# Ping Scottsdale Shea Putter!!!!!



## kelzzy (Jul 19, 2013)

So today I went to Dicks Sporting Goods to try out the Nike Method putter.. but my eye caught the sloping ping putter on the wall. I couldn't resist the slick black and awesome handle, so I gave it a try.

And DAMN was it smooth. By far the greatest putter I've ever, well, putted with. The roll is amazing, the feel is amazing, and the look is awesome!

Take a look:


----------



## kelzzy (Jul 19, 2013)

Just did a review on it: Bunker Review | All Things Golf: Review: PING Scottsdale TR Shea H putter

I really freaking love this putter. First time I've ever given a perfect rating to anything


----------



## 373 (Jun 9, 2006)

My Odyssey #9 Black looks the same. It's a design like Phil Mickelson uses and is similar to the flanged putter I've always had at least one of in the closet.
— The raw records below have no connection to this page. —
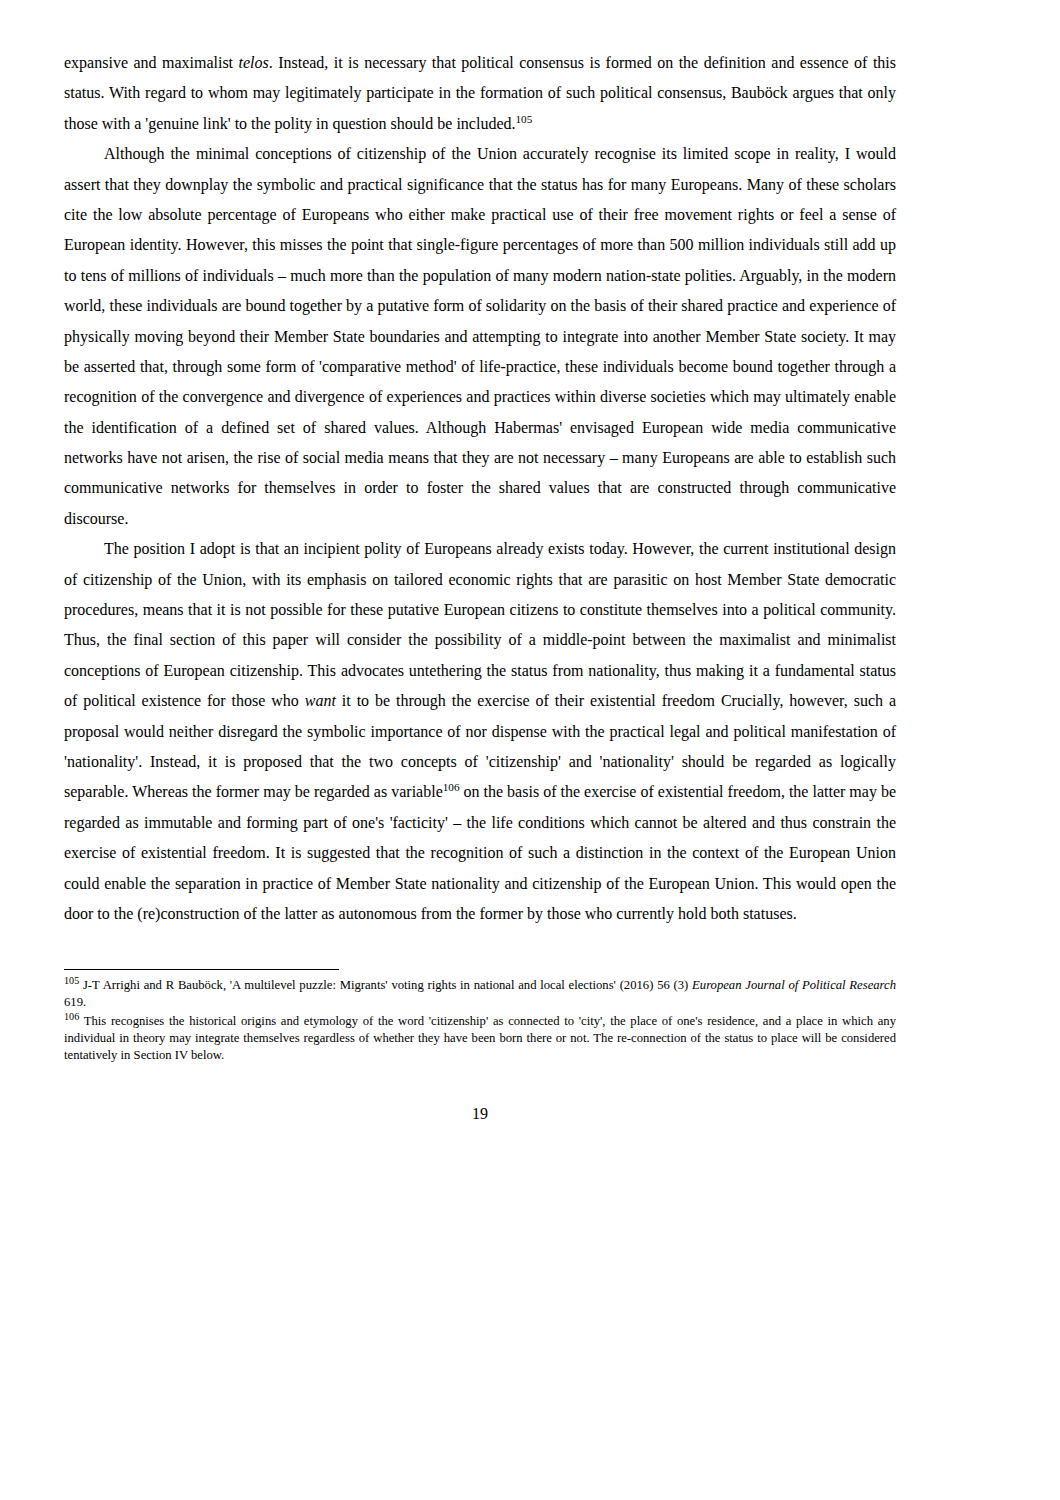expansive and maximalist telos. Instead, it is necessary that political consensus is formed on the definition and essence of this status. With regard to whom may legitimately participate in the formation of such political consensus, Bauböck argues that only those with a 'genuine link' to the polity in question should be included.105
Although the minimal conceptions of citizenship of the Union accurately recognise its limited scope in reality, I would assert that they downplay the symbolic and practical significance that the status has for many Europeans. Many of these scholars cite the low absolute percentage of Europeans who either make practical use of their free movement rights or feel a sense of European identity. However, this misses the point that single-figure percentages of more than 500 million individuals still add up to tens of millions of individuals – much more than the population of many modern nation-state polities. Arguably, in the modern world, these individuals are bound together by a putative form of solidarity on the basis of their shared practice and experience of physically moving beyond their Member State boundaries and attempting to integrate into another Member State society. It may be asserted that, through some form of 'comparative method' of life-practice, these individuals become bound together through a recognition of the convergence and divergence of experiences and practices within diverse societies which may ultimately enable the identification of a defined set of shared values. Although Habermas' envisaged European wide media communicative networks have not arisen, the rise of social media means that they are not necessary – many Europeans are able to establish such communicative networks for themselves in order to foster the shared values that are constructed through communicative discourse.
The position I adopt is that an incipient polity of Europeans already exists today. However, the current institutional design of citizenship of the Union, with its emphasis on tailored economic rights that are parasitic on host Member State democratic procedures, means that it is not possible for these putative European citizens to constitute themselves into a political community. Thus, the final section of this paper will consider the possibility of a middle-point between the maximalist and minimalist conceptions of European citizenship. This advocates untethering the status from nationality, thus making it a fundamental status of political existence for those who want it to be through the exercise of their existential freedom Crucially, however, such a proposal would neither disregard the symbolic importance of nor dispense with the practical legal and political manifestation of 'nationality'. Instead, it is proposed that the two concepts of 'citizenship' and 'nationality' should be regarded as logically separable. Whereas the former may be regarded as variable106 on the basis of the exercise of existential freedom, the latter may be regarded as immutable and forming part of one's 'facticity' – the life conditions which cannot be altered and thus constrain the exercise of existential freedom. It is suggested that the recognition of such a distinction in the context of the European Union could enable the separation in practice of Member State nationality and citizenship of the European Union. This would open the door to the (re)construction of the latter as autonomous from the former by those who currently hold both statuses.
105 J-T Arrighi and R Bauböck, 'A multilevel puzzle: Migrants' voting rights in national and local elections' (2016) 56 (3) European Journal of Political Research 619.
106 This recognises the historical origins and etymology of the word 'citizenship' as connected to 'city', the place of one's residence, and a place in which any individual in theory may integrate themselves regardless of whether they have been born there or not. The re-connection of the status to place will be considered tentatively in Section IV below.
19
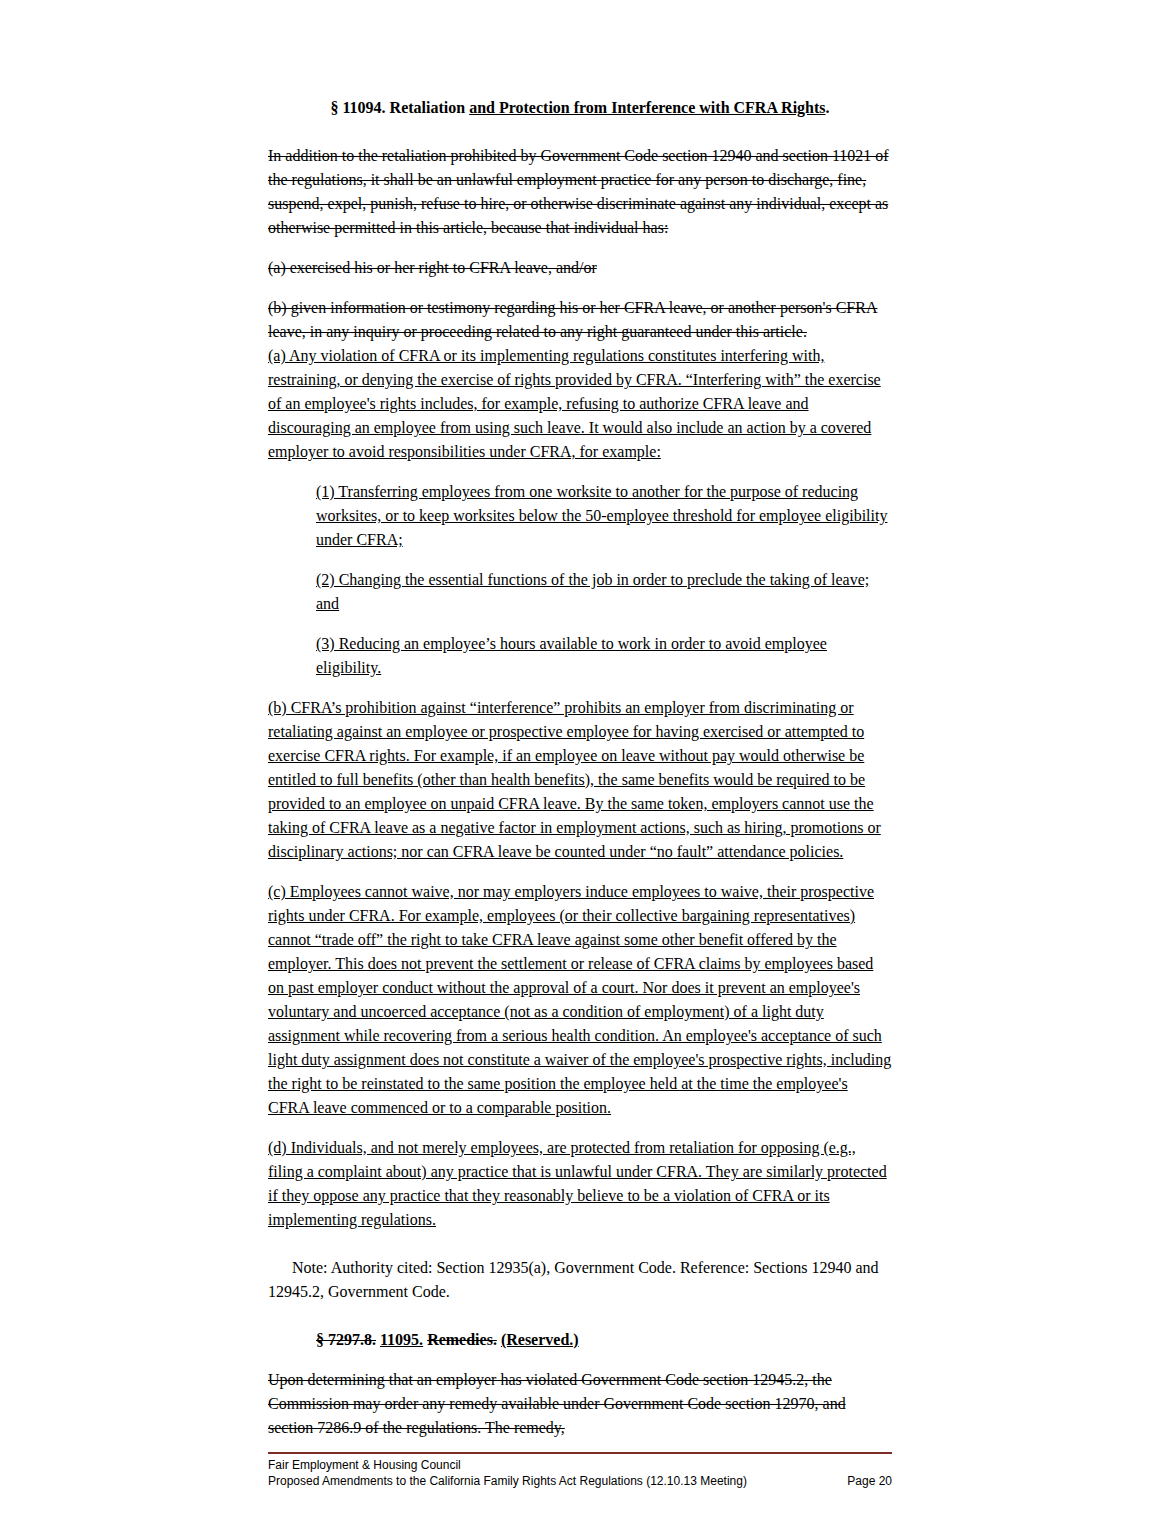§ 11094. Retaliation and Protection from Interference with CFRA Rights.
In addition to the retaliation prohibited by Government Code section 12940 and section 11021 of the regulations, it shall be an unlawful employment practice for any person to discharge, fine, suspend, expel, punish, refuse to hire, or otherwise discriminate against any individual, except as otherwise permitted in this article, because that individual has:
(a) exercised his or her right to CFRA leave, and/or
(b) given information or testimony regarding his or her CFRA leave, or another person's CFRA leave, in any inquiry or proceeding related to any right guaranteed under this article.
(a) Any violation of CFRA or its implementing regulations constitutes interfering with, restraining, or denying the exercise of rights provided by CFRA. “Interfering with” the exercise of an employee's rights includes, for example, refusing to authorize CFRA leave and discouraging an employee from using such leave. It would also include an action by a covered employer to avoid responsibilities under CFRA, for example:
(1) Transferring employees from one worksite to another for the purpose of reducing worksites, or to keep worksites below the 50-employee threshold for employee eligibility under CFRA;
(2) Changing the essential functions of the job in order to preclude the taking of leave; and
(3) Reducing an employee’s hours available to work in order to avoid employee eligibility.
(b) CFRA’s prohibition against “interference” prohibits an employer from discriminating or retaliating against an employee or prospective employee for having exercised or attempted to exercise CFRA rights. For example, if an employee on leave without pay would otherwise be entitled to full benefits (other than health benefits), the same benefits would be required to be provided to an employee on unpaid CFRA leave. By the same token, employers cannot use the taking of CFRA leave as a negative factor in employment actions, such as hiring, promotions or disciplinary actions; nor can CFRA leave be counted under “no fault” attendance policies.
(c) Employees cannot waive, nor may employers induce employees to waive, their prospective rights under CFRA. For example, employees (or their collective bargaining representatives) cannot “trade off” the right to take CFRA leave against some other benefit offered by the employer. This does not prevent the settlement or release of CFRA claims by employees based on past employer conduct without the approval of a court. Nor does it prevent an employee's voluntary and uncoerced acceptance (not as a condition of employment) of a light duty assignment while recovering from a serious health condition. An employee's acceptance of such light duty assignment does not constitute a waiver of the employee's prospective rights, including the right to be reinstated to the same position the employee held at the time the employee's CFRA leave commenced or to a comparable position.
(d) Individuals, and not merely employees, are protected from retaliation for opposing (e.g., filing a complaint about) any practice that is unlawful under CFRA. They are similarly protected if they oppose any practice that they reasonably believe to be a violation of CFRA or its implementing regulations.
Note: Authority cited: Section 12935(a), Government Code. Reference: Sections 12940 and 12945.2, Government Code.
§ 7297.8. 11095. Remedies. (Reserved.)
Upon determining that an employer has violated Government Code section 12945.2, the Commission may order any remedy available under Government Code section 12970, and section 7286.9 of the regulations. The remedy,
Fair Employment & Housing Council
Proposed Amendments to the California Family Rights Act Regulations (12.10.13 Meeting)
Page 20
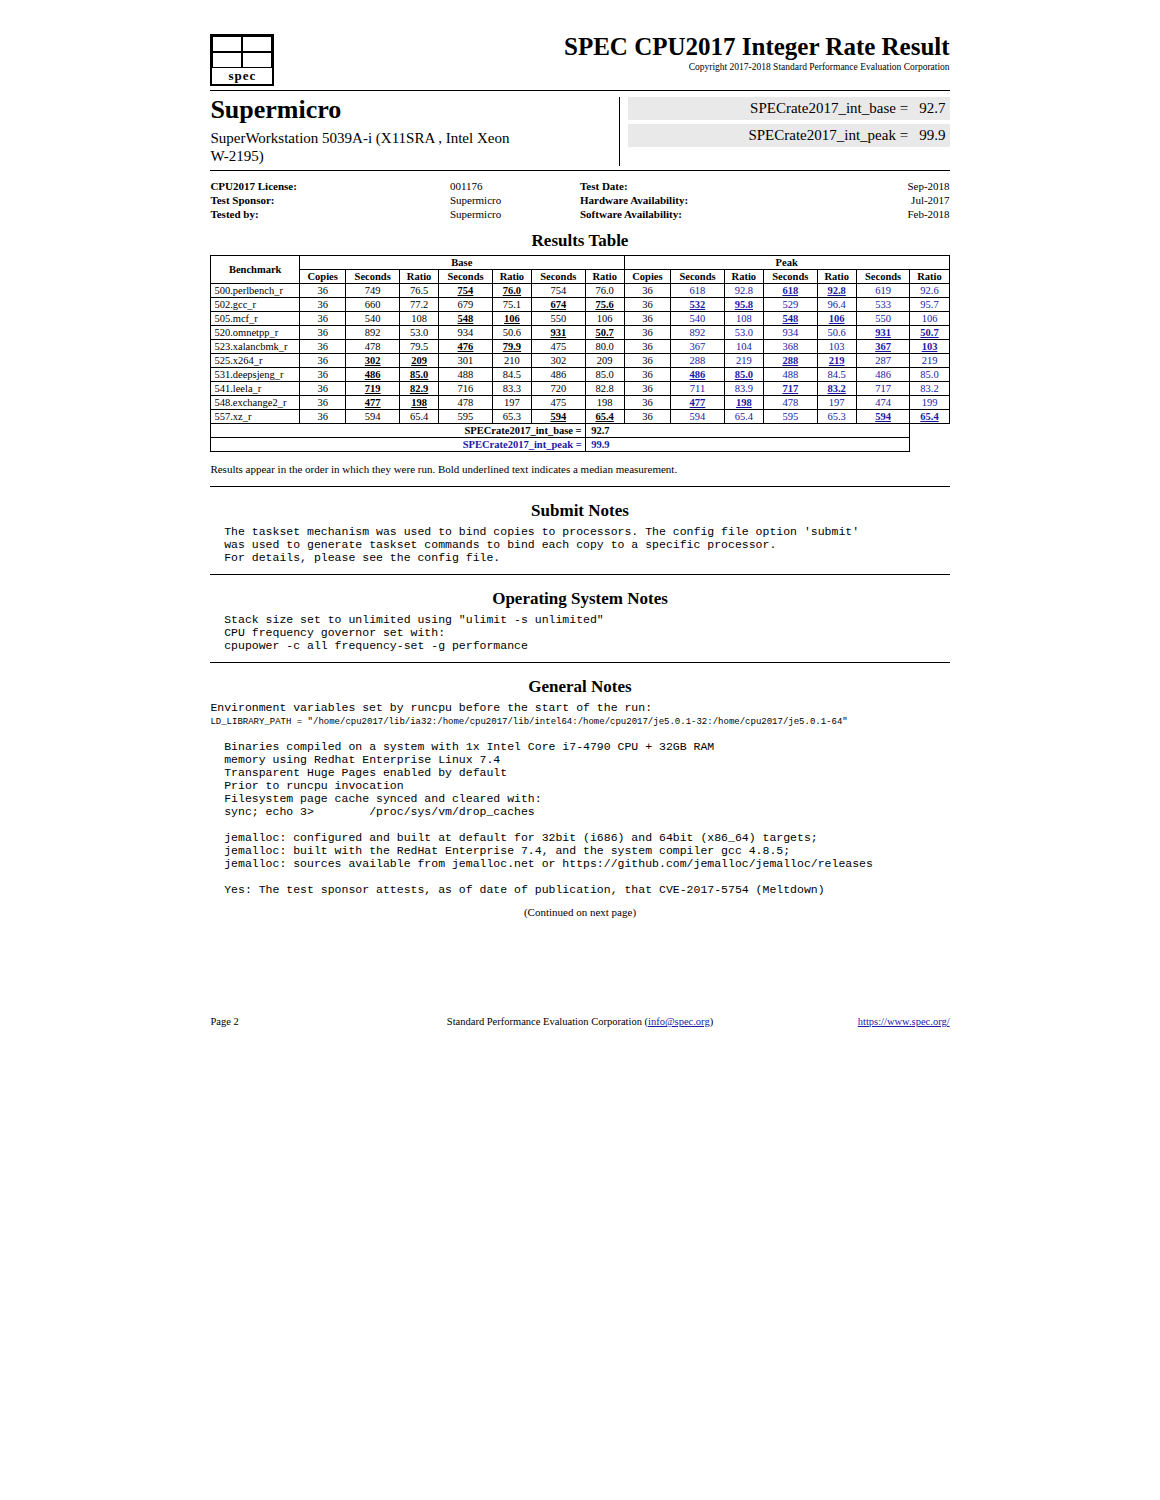spec
SPEC CPU2017 Integer Rate Result
Copyright 2017-2018 Standard Performance Evaluation Corporation
Supermicro
SuperWorkstation 5039A-i (X11SRA , Intel Xeon
W-2195)
SPECrate2017_int_base = 92.7
SPECrate2017_int_peak = 99.9
| CPU2017 License: | 001176 |
| Test Sponsor: | Supermicro |
| Tested by: | Supermicro |
| Test Date: | Sep-2018 |
| Hardware Availability: | Jul-2017 |
| Software Availability: | Feb-2018 |
Results Table
| Benchmark | Base | Peak |
| --- | --- | --- |
| Copies | Seconds | Ratio | Seconds | Ratio | Seconds | Ratio | Copies | Seconds | Ratio | Seconds | Ratio | Seconds | Ratio |
| 500.perlbench_r | 36 | 749 | 76.5 | 754 | 76.0 | 754 | 76.0 | 36 | 618 | 92.8 | 618 | 92.8 | 619 | 92.6 |
| 502.gcc_r | 36 | 660 | 77.2 | 679 | 75.1 | 674 | 75.6 | 36 | 532 | 95.8 | 529 | 96.4 | 533 | 95.7 |
| 505.mcf_r | 36 | 540 | 108 | 548 | 106 | 550 | 106 | 36 | 540 | 108 | 548 | 106 | 550 | 106 |
| 520.omnetpp_r | 36 | 892 | 53.0 | 934 | 50.6 | 931 | 50.7 | 36 | 892 | 53.0 | 934 | 50.6 | 931 | 50.7 |
| 523.xalancbmk_r | 36 | 478 | 79.5 | 476 | 79.9 | 475 | 80.0 | 36 | 367 | 104 | 368 | 103 | 367 | 103 |
| 525.x264_r | 36 | 302 | 209 | 301 | 210 | 302 | 209 | 36 | 288 | 219 | 288 | 219 | 287 | 219 |
| 531.deepsjeng_r | 36 | 486 | 85.0 | 488 | 84.5 | 486 | 85.0 | 36 | 486 | 85.0 | 488 | 84.5 | 486 | 85.0 |
| 541.leela_r | 36 | 719 | 82.9 | 716 | 83.3 | 720 | 82.8 | 36 | 711 | 83.9 | 717 | 83.2 | 717 | 83.2 |
| 548.exchange2_r | 36 | 477 | 198 | 478 | 197 | 475 | 198 | 36 | 477 | 198 | 478 | 197 | 474 | 199 |
| 557.xz_r | 36 | 594 | 65.4 | 595 | 65.3 | 594 | 65.4 | 36 | 594 | 65.4 | 595 | 65.3 | 594 | 65.4 |
| SPECrate2017_int_base = | 92.7 |
| SPECrate2017_int_peak = | 99.9 |
Results appear in the order in which they were run. Bold underlined text indicates a median measurement.
Submit Notes
The taskset mechanism was used to bind copies to processors. The config file option 'submit' was used to generate taskset commands to bind each copy to a specific processor. For details, please see the config file.
Operating System Notes
Stack size set to unlimited using "ulimit -s unlimited" CPU frequency governor set with: cpupower -c all frequency-set -g performance
General Notes
Environment variables set by runcpu before the start of the run: LD_LIBRARY_PATH = "/home/cpu2017/lib/ia32:/home/cpu2017/lib/intel64:/home/cpu2017/je5.0.1-32:/home/cpu2017/je5.0.1-64" Binaries compiled on a system with 1x Intel Core i7-4790 CPU + 32GB RAM memory using Redhat Enterprise Linux 7.4 Transparent Huge Pages enabled by default Prior to runcpu invocation Filesystem page cache synced and cleared with: sync; echo 3> /proc/sys/vm/drop_caches jemalloc: configured and built at default for 32bit (i686) and 64bit (x86_64) targets; jemalloc: built with the RedHat Enterprise 7.4, and the system compiler gcc 4.8.5; jemalloc: sources available from jemalloc.net or https://github.com/jemalloc/jemalloc/releases Yes: The test sponsor attests, as of date of publication, that CVE-2017-5754 (Meltdown)
(Continued on next page)
Page 2
Standard Performance Evaluation Corporation (info@spec.org)
https://www.spec.org/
Certain designs just work.


----------



## kelzzy (Jul 19, 2013)

DennisM said:


> My Odyssey #9 Black looks the same. It's a design like Phil Mickelson uses and is similar to the flanged putter I've always had at least one of in the closet. Certain designs just work.


Amen to that. I've been using a blade putter, but the design on this Shea h is amazing.


----------